つまり、う蝕や歯周病を若いうちから予防し、口腔の健康を維持することが、全身の健康にもつながり、生活習慣病などに代表される慢性疾患の減少につながると考えられます。
また、歯数の維持はもちろん大切ですが、咬合状態を良好に保つという視点では、特に臼歯部の咬合が重要であることも留意したいポイントといえます。高齢者では臼歯部の咬合が栄養摂取などに影響を与えたり、嚥下機能低下に関連したりするといった報告もあるからです。今回の調査結果では、40歳頃から歯を失い始めていることがわかるため、早い段階からセルフケアの必要性を伝える取り組みが大切だといえます。

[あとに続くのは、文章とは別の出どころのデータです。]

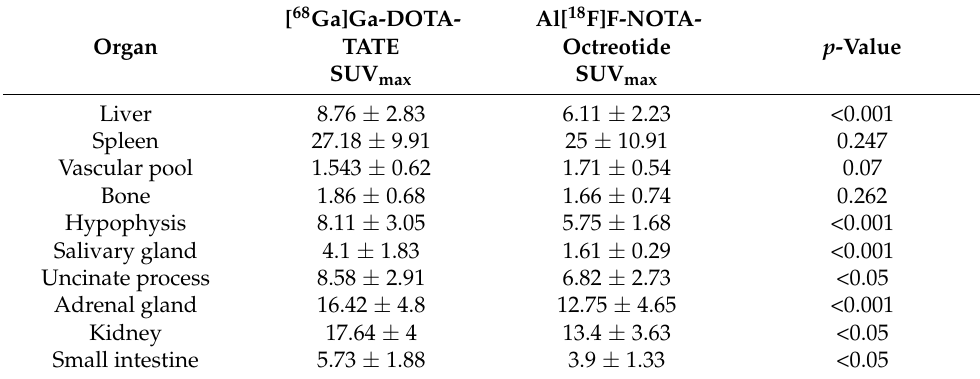
Table 2. [ 68 Ga]Ga-DOTA-TATE PET and Al[ 18 F]F-NOTA-Octreotide PET SUV max values.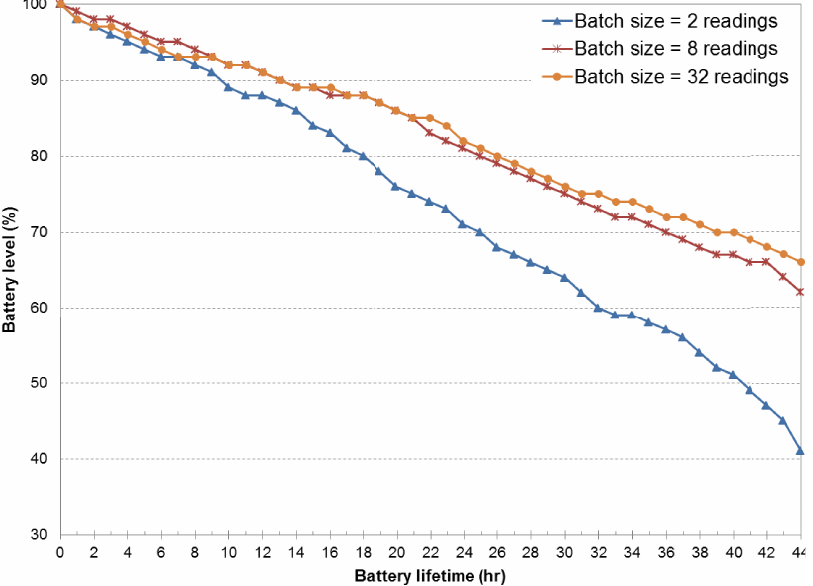
Figure 5. Battery lifetime of region-based sensing policy with three batch transmission schemes and variable readings.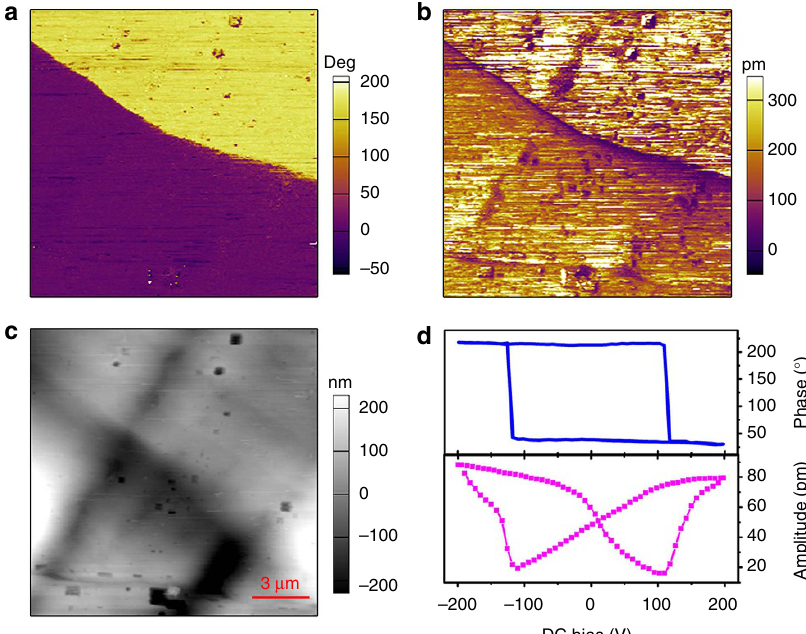
Figure 6 | Domain structures observed for an as-grow crystal of 1. ( a )The vertical PFM phase image. ( b ) The vertical PFM amplitude image. ( c ) The topographic image of the crystal surface. ( d ) Phase and amplitude signals as functions of the tip voltage for a selected point, showing local PFM hysteresis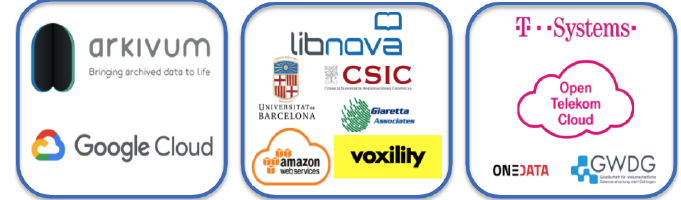
Fig. 5. Selected Consortia for the Prototype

※1 複数の健康保険組合の定期健康診断受診者約70万人のうち、2015年度に歯科医院の受診歴があり、歯の本数とその部位が確認でき、医科を受診した20歳から74歳までの男女247,019人。男女とも40代が多く、20代~40代は女性が多く、50代~74歳は男性が多い。
※2 歯数と咬合支持分類を指す。具体的には、歯式情報で上下顎両側第三大臼歯を除く28歯についての現在歯数と、歯式情報よりアイヒナー分類を用いて判別した咬合支持分類。